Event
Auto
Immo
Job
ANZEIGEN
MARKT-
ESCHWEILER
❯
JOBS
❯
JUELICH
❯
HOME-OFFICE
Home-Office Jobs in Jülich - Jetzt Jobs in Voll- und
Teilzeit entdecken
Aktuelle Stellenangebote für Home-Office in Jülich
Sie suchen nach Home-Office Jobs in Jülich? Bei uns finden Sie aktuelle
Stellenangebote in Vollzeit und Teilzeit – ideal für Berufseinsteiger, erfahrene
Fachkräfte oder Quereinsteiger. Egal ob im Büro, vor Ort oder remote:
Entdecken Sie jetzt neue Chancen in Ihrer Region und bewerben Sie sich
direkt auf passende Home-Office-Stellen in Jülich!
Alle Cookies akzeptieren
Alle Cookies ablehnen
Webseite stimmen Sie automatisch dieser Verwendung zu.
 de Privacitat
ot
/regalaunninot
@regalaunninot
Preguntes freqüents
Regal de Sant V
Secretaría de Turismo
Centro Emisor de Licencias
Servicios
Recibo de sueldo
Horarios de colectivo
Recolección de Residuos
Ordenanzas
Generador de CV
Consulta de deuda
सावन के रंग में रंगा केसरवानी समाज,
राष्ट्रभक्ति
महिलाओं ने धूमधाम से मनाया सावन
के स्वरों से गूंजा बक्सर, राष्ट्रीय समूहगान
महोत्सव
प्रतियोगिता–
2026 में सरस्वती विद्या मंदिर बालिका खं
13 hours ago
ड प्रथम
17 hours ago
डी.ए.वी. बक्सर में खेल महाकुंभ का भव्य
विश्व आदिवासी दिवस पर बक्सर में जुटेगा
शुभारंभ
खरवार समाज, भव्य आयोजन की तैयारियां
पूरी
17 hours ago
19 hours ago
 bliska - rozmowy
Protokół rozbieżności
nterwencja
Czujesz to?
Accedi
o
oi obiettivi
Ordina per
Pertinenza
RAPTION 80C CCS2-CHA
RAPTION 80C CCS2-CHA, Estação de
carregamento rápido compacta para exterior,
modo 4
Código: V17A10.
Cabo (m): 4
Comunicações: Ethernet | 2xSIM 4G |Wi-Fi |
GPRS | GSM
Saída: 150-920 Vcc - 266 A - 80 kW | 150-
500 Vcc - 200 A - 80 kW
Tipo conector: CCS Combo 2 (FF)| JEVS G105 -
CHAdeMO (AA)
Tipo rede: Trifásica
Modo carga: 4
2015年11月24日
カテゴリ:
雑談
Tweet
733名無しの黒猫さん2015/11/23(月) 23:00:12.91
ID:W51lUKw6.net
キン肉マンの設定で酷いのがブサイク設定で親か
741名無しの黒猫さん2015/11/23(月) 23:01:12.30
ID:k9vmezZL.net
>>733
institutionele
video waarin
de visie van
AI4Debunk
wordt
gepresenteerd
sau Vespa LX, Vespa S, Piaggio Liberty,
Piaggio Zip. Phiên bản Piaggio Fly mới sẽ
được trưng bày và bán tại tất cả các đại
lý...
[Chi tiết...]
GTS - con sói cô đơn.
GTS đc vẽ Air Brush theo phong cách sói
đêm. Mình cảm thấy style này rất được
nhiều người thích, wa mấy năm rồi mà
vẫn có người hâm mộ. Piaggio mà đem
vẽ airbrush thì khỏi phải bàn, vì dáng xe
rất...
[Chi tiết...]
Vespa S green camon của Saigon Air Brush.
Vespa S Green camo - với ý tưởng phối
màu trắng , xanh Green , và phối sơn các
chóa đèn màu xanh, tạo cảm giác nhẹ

+---+

:: Problem statement ::
Please reproduce every row above, keeping each character, line break and symbol unchanged.

:: Output for this exercise ::
Event
Auto
Immo
Job
ANZEIGEN
MARKT-
ESCHWEILER
❯
JOBS
❯
JUELICH
❯
HOME-OFFICE
Home-Office Jobs in Jülich - Jetzt Jobs in Voll- und
Teilzeit entdecken
Aktuelle Stellenangebote für Home-Office in Jülich
Sie suchen nach Home-Office Jobs in Jülich? Bei uns finden Sie aktuelle
Stellenangebote in Vollzeit und Teilzeit – ideal für Berufseinsteiger, erfahrene
Fachkräfte oder Quereinsteiger. Egal ob im Büro, vor Ort oder remote:
Entdecken Sie jetzt neue Chancen in Ihrer Region und bewerben Sie sich
direkt auf passende Home-Office-Stellen in Jülich!
Alle Cookies akzeptieren
Alle Cookies ablehnen
Webseite stimmen Sie automatisch dieser Verwendung zu.
 de Privacitat
ot
/regalaunninot
@regalaunninot
Preguntes freqüents
Regal de Sant V
Secretaría de Turismo
Centro Emisor de Licencias
Servicios
Recibo de sueldo
Horarios de colectivo
Recolección de Residuos
Ordenanzas
Generador de CV
Consulta de deuda
सावन के रंग में रंगा केसरवानी समाज,
राष्ट्रभक्ति
महिलाओं ने धूमधाम से मनाया सावन
के स्वरों से गूंजा बक्सर, राष्ट्रीय समूहगान
महोत्सव
प्रतियोगिता–
2026 में सरस्वती विद्या मंदिर बालिका खं
13 hours ago
ड प्रथम
17 hours ago
डी.ए.वी. बक्सर में खेल महाकुंभ का भव्य
विश्व आदिवासी दिवस पर बक्सर में जुटेगा
शुभारंभ
खरवार समाज, भव्य आयोजन की तैयारियां
पूरी
17 hours ago
19 hours ago
 bliska - rozmowy
Protokół rozbieżności
nterwencja
Czujesz to?
Accedi
o
oi obiettivi
Ordina per
Pertinenza
RAPTION 80C CCS2-CHA
RAPTION 80C CCS2-CHA, Estação de
carregamento rápido compacta para exterior,
modo 4
Código: V17A10.
Cabo (m): 4
Comunicações: Ethernet | 2xSIM 4G |Wi-Fi |
GPRS | GSM
Saída: 150-920 Vcc - 266 A - 80 kW | 150-
500 Vcc - 200 A - 80 kW
Tipo conector: CCS Combo 2 (FF)| JEVS G105 -
CHAdeMO (AA)
Tipo rede: Trifásica
Modo carga: 4
2015年11月24日
カテゴリ:
雑談
Tweet
733名無しの黒猫さん2015/11/23(月) 23:00:12.91
ID:W51lUKw6.net
キン肉マンの設定で酷いのがブサイク設定で親か
741名無しの黒猫さん2015/11/23(月) 23:01:12.30
ID:k9vmezZL.net
>>733
institutionele
video waarin
de visie van
AI4Debunk
wordt
gepresenteerd
sau Vespa LX, Vespa S, Piaggio Liberty,
Piaggio Zip. Phiên bản Piaggio Fly mới sẽ
được trưng bày và bán tại tất cả các đại
lý...
[Chi tiết...]
GTS - con sói cô đơn.
GTS đc vẽ Air Brush theo phong cách sói
đêm. Mình cảm thấy style này rất được
nhiều người thích, wa mấy năm rồi mà
vẫn có người hâm mộ. Piaggio mà đem
vẽ airbrush thì khỏi phải bàn, vì dáng xe
rất...
[Chi tiết...]
Vespa S green camon của Saigon Air Brush.
Vespa S Green camo - với ý tưởng phối
màu trắng , xanh Green , và phối sơn các
chóa đèn màu xanh, tạo cảm giác nhẹ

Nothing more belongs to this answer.